> _TASK_
Can you transcribe every entry word for word, skipping the images?

> _THE RECORDS_

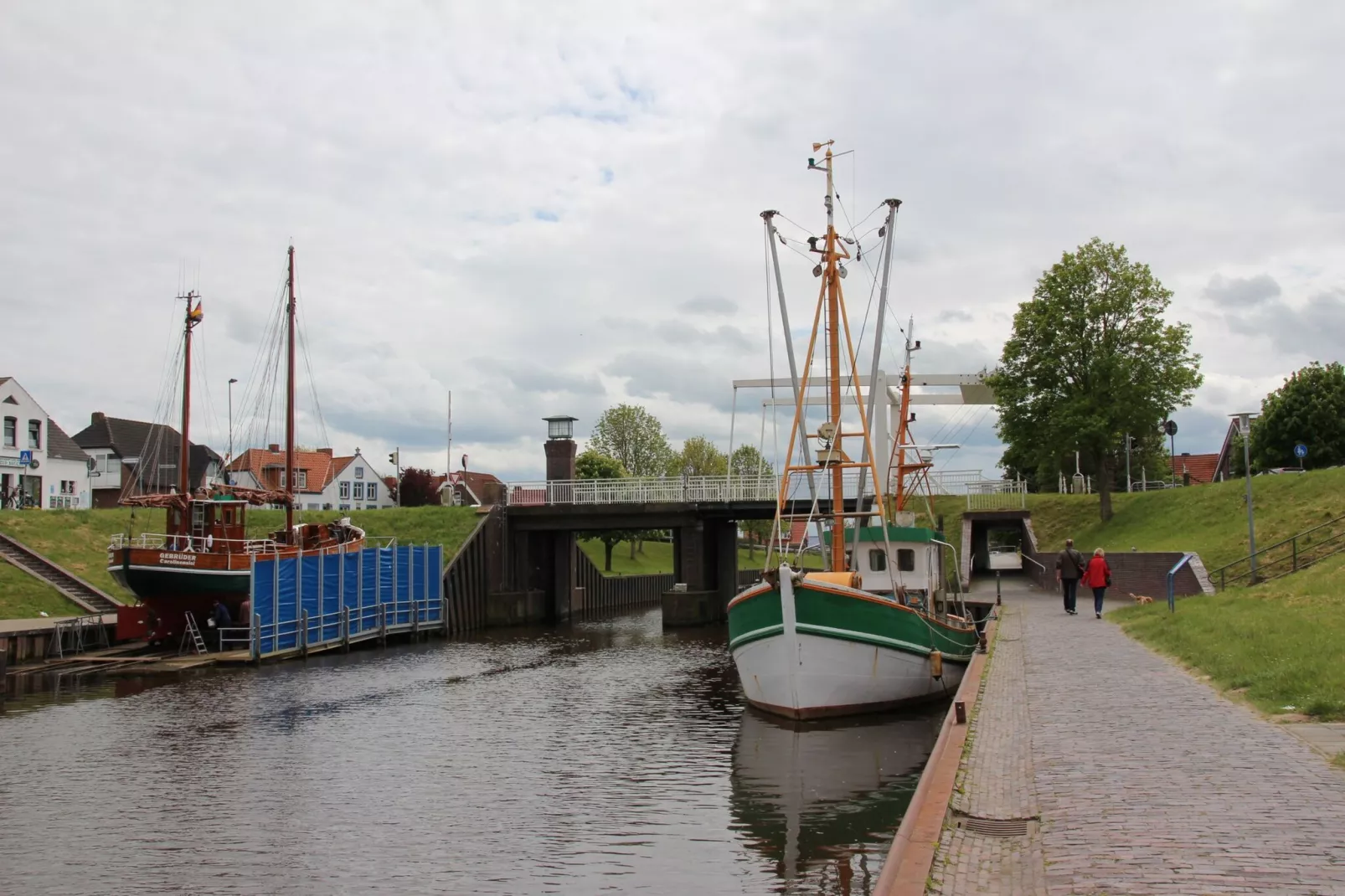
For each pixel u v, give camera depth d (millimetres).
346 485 100250
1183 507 44562
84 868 14055
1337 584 24328
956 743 13180
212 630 41156
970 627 29703
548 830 15547
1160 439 94125
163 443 89938
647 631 53375
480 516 60719
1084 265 48125
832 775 18500
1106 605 35500
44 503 68625
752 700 25062
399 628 47188
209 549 40406
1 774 19688
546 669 36125
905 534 29844
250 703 28078
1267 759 11227
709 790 17781
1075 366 49000
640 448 107938
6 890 13219
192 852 14719
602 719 25328
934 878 8336
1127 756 11766
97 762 20703
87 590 42938
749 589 24094
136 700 28656
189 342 46344
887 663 24031
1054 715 14695
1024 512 53250
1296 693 14500
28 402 67312
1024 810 10094
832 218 25922
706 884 12938
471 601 54906
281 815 16625
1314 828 8680
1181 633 21547
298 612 39469
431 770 19844
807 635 22953
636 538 101812
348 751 21672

> _SOLVED PROBLEM_
For each pixel u v, give camera depth d (millimetres).
346 485 100250
1183 507 44562
84 868 14055
1337 584 24328
956 743 13180
212 630 41156
970 627 29703
548 830 15547
1160 439 94125
163 443 89938
647 631 53375
480 516 60719
1084 265 48125
832 775 18500
1106 605 35500
44 503 68625
752 700 25062
399 628 47188
209 549 40406
1 774 19688
546 669 36125
905 534 29844
250 703 28078
1267 759 11227
709 790 17781
1075 366 49000
640 448 107938
6 890 13219
192 852 14719
602 719 25328
934 878 8336
1127 756 11766
97 762 20703
87 590 42938
749 589 24094
136 700 28656
189 342 46344
887 663 24031
1054 715 14695
1024 512 53250
1296 693 14500
28 402 67312
1024 810 10094
832 218 25922
706 884 12938
471 601 54906
281 815 16625
1314 828 8680
1181 633 21547
298 612 39469
431 770 19844
807 635 22953
636 538 101812
348 751 21672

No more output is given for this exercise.